# WHAT YOU NEED TO DO
Please repeat the lines of the entries below with "Ganadería" swapped for "Agricultura", leaving everything else unchanged. Omit the pictures from your answer.

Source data
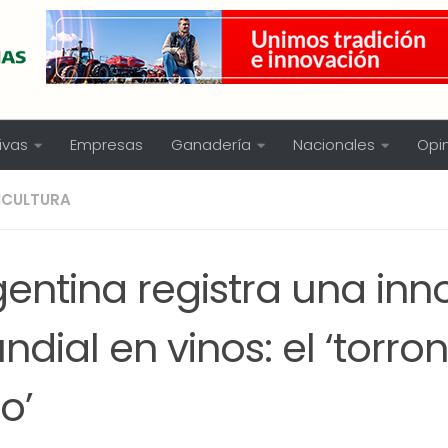
ivas
Empresas
Ganadería
Nacionales
Opi
NICULTURA
gentina registra una inn
dial en vinos: el ‘torro
to’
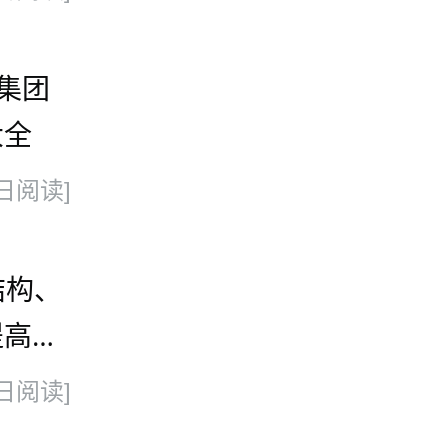
集团
大全
日阅读]
结构、
提高其
日阅读]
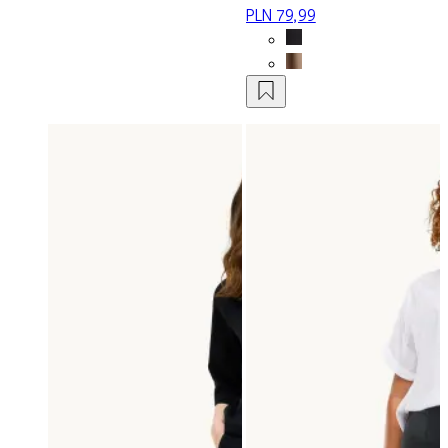
PLN 79,99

# ANSWER SPACE
ivas
Empresas
Agricultura
Nacionales
Opi
NICULTURA
gentina registra una inn
dial en vinos: el ‘torro
to’
集团
大全
日阅读]
结构、
提高其
日阅读]
PLN 79,99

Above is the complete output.